Can I use std::transform in place with a parallel execution policy?

Question

If I am not mistaken, I can make std::transform perform in place by using the same range as an input and output iterator. Assume I have some std::vector object vec, then I would write

std::transform(vec.cbegin(),vec.cend(),vec.begin(),unary_op)

using a suitable unary operation unary_op.

Using the C++17 standard, I would like to execute the transform in parallel by sticking an std::execution::par in there as the first argument. This would make the function go from overload (1) to (2) in the cppreference article on std::transform. However the comments to this overload says:

unary_op [...] must not invalidate any iterators, including the end iterators, or modify any elements of the ranges involved. (since C++11)

Does "modify any elements" really mean I cannot use the algorithm in place or is this talking about a different detail that I misinterpreted?

Answer 1

I believe that it's talking about a different detail. The unary_op takes an element of the sequence and returns a value. That value is stored (by transform) into the destination sequence.

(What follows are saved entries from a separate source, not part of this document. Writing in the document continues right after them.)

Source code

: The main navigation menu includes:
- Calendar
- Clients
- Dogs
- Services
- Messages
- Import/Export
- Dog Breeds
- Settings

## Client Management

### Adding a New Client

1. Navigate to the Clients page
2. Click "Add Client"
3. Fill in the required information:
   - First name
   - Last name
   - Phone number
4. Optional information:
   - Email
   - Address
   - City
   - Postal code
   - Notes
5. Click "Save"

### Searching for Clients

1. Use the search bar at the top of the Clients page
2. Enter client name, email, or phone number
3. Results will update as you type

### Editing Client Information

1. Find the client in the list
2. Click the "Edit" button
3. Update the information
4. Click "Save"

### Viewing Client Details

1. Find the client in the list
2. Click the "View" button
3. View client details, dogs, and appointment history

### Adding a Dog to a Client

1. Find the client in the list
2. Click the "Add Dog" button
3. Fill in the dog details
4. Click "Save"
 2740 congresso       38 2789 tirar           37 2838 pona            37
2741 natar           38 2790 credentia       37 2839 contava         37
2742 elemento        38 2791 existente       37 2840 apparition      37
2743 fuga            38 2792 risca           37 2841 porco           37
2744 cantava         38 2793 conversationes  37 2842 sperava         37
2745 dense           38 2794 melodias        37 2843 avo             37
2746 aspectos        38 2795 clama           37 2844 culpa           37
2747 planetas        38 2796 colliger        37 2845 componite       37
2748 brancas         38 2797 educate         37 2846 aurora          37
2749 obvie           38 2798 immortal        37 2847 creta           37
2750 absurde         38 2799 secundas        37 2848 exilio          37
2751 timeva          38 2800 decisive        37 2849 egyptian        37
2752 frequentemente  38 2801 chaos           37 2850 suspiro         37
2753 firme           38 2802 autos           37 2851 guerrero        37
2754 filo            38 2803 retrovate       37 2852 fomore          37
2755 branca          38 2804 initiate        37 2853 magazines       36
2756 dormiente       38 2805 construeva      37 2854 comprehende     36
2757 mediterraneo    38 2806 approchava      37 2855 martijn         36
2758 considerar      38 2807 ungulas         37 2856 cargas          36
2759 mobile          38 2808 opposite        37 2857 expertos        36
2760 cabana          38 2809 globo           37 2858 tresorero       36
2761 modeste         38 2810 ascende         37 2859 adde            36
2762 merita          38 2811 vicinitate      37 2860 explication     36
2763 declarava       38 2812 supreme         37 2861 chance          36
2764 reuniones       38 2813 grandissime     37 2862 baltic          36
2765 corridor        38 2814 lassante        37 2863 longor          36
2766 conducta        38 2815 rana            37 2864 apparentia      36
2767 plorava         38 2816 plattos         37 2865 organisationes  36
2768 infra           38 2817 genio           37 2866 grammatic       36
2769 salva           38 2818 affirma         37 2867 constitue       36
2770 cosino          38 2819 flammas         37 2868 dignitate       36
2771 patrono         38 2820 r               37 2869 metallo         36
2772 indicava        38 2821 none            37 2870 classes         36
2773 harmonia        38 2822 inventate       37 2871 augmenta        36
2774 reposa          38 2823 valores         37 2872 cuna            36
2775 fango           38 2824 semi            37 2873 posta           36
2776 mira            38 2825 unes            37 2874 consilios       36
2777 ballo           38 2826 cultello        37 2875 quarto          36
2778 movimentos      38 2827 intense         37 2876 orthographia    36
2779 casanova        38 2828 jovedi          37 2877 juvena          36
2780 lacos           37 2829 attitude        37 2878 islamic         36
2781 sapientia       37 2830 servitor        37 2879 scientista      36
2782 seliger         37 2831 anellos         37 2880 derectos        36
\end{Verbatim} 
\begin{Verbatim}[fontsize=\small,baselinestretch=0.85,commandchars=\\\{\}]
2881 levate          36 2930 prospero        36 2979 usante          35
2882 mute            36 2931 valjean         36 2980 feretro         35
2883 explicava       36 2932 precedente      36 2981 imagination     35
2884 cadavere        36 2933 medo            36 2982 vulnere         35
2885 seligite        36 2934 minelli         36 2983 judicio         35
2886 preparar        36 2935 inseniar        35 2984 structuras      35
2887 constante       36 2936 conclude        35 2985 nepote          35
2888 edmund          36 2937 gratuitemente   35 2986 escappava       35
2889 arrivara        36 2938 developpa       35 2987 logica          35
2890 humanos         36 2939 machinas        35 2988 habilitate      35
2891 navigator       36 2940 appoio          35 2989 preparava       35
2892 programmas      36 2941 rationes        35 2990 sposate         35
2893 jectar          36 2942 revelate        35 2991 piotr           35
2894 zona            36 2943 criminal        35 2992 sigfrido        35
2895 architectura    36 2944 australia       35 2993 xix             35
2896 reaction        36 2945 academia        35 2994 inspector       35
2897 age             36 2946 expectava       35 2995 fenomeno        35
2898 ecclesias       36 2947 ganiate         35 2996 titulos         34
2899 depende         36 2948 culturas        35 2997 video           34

So this unary_op would be fine:

int times2(int v) { return 2*v; }

but this one would not:

int times2(int &v) { return v*=2; }

But that's not really what you're asking about. You want to know if you can use the unary_op version of transform as a parallel algorithm with the same source and destination range. I don't see why not. transform maps a single element of the source sequence to a single element of the destination sequence. However, if your unary_op isn't really unary, (i.e, it references other elements in the sequence - even if it only reads them, then you will have a data race).